INSTRUCTIONS FOR THE TASK: Write out the records starting at the beginning and ending at the line "24: (46, 297)", swapping "absolute pixels" for "whole pixels" and changing nothing else.
[RECORDS TO USE]
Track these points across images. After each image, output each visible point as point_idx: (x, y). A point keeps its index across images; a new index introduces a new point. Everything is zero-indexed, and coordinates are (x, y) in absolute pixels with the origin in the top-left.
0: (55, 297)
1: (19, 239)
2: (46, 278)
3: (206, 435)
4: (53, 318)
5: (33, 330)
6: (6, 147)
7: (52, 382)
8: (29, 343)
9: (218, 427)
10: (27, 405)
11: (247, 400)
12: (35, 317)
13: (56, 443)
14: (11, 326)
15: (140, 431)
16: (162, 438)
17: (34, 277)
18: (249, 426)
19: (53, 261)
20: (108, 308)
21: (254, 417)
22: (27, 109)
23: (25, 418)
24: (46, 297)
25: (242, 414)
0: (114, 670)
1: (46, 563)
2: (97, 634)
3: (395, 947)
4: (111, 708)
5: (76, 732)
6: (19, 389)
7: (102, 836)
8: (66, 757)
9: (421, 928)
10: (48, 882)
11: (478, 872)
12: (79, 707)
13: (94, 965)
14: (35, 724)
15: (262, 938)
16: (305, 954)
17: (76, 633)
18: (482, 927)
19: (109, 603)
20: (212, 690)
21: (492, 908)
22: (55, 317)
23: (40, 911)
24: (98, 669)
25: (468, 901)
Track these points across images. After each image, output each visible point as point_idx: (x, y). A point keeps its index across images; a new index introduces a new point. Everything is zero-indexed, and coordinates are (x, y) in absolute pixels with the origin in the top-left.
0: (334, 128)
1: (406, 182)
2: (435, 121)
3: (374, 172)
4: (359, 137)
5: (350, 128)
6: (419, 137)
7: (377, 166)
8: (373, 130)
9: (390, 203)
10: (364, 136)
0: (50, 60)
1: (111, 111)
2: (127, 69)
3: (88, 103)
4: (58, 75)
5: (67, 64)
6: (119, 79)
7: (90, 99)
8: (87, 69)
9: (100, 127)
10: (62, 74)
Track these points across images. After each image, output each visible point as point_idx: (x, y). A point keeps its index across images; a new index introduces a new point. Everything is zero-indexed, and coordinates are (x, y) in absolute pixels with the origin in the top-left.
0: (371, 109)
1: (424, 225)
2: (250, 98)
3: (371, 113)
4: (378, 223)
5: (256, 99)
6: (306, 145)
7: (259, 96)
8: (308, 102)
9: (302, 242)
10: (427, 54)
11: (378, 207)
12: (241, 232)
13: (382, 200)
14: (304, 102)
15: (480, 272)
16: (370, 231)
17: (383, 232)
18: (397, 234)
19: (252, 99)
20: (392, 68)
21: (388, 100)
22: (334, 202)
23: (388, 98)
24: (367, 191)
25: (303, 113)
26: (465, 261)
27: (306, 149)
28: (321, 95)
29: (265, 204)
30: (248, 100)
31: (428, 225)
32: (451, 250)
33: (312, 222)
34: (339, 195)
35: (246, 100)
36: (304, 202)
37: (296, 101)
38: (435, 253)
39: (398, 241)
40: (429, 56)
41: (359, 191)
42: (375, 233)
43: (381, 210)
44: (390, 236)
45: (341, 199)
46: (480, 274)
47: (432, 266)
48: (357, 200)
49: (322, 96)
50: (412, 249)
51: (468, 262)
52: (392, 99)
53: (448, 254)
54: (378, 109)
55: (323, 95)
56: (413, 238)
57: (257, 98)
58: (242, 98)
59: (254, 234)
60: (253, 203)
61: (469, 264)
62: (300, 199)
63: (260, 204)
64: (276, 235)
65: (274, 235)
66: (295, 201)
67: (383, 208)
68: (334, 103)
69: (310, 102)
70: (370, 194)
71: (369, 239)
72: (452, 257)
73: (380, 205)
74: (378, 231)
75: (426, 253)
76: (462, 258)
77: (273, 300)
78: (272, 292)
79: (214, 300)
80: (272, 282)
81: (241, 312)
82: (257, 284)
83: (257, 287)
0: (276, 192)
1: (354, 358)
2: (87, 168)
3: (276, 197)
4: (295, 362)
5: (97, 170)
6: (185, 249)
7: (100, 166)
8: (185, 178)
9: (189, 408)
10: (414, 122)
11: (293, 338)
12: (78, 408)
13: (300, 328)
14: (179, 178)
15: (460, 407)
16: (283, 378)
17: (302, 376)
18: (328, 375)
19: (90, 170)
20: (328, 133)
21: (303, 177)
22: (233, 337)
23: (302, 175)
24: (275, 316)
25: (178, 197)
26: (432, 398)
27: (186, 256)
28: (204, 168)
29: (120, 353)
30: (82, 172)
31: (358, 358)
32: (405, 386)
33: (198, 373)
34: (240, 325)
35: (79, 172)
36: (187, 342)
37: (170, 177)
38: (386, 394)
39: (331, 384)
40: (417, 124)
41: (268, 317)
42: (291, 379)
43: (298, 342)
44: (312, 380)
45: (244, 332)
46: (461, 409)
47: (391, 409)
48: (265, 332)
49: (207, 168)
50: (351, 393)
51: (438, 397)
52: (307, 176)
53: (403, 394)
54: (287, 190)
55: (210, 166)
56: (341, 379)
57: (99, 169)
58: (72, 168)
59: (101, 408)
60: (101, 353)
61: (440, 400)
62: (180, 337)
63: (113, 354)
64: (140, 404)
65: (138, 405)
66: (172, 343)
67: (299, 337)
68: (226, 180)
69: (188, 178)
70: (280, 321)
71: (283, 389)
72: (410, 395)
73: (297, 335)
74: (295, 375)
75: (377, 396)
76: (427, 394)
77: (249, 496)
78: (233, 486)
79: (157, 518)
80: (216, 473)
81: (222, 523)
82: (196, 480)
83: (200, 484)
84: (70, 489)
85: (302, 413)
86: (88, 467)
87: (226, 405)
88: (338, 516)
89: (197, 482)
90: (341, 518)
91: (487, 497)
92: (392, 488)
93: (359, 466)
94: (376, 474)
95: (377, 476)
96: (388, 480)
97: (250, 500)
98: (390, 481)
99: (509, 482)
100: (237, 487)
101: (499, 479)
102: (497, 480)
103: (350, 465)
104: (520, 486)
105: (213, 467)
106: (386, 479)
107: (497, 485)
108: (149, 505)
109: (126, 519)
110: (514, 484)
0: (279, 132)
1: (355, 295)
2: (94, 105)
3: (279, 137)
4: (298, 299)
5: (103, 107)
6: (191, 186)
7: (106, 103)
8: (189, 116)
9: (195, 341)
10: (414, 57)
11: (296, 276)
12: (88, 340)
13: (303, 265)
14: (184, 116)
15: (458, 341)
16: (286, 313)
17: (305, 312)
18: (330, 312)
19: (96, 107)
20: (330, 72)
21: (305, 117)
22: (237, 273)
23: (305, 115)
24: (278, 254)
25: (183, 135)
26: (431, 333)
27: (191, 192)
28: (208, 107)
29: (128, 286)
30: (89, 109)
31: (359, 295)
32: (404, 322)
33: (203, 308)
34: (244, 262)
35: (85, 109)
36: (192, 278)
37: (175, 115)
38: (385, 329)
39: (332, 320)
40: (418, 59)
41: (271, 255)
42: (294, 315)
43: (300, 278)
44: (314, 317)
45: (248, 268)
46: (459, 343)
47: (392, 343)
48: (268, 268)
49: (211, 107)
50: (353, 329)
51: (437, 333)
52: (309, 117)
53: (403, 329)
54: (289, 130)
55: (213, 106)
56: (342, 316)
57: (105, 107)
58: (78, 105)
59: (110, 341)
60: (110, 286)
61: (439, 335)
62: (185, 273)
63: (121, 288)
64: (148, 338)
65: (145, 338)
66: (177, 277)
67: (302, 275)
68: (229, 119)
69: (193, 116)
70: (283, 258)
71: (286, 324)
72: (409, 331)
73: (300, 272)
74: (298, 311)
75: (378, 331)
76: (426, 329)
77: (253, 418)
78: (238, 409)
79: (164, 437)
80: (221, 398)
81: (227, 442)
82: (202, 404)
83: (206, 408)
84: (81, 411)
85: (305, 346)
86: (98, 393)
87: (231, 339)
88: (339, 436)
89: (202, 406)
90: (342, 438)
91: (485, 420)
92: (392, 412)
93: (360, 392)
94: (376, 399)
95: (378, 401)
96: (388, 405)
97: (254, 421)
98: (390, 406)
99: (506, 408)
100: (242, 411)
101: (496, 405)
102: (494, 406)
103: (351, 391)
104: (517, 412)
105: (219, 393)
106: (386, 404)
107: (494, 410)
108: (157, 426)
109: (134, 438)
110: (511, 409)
[/RECORDS TO USE]
RESPONSE TO THE TASK:
Track these points across images. After each image, output each visible point as point_idx: (x, y). A point keeps its index across images; a new index introduces a new point. Everything is zero-indexed, and coordinates are (x, y) in whole pixels with the origin in the top-left.
0: (55, 297)
1: (19, 239)
2: (46, 278)
3: (206, 435)
4: (53, 318)
5: (33, 330)
6: (6, 147)
7: (52, 382)
8: (29, 343)
9: (218, 427)
10: (27, 405)
11: (247, 400)
12: (35, 317)
13: (56, 443)
14: (11, 326)
15: (140, 431)
16: (162, 438)
17: (34, 277)
18: (249, 426)
19: (53, 261)
20: (108, 308)
21: (254, 417)
22: (27, 109)
23: (25, 418)
24: (46, 297)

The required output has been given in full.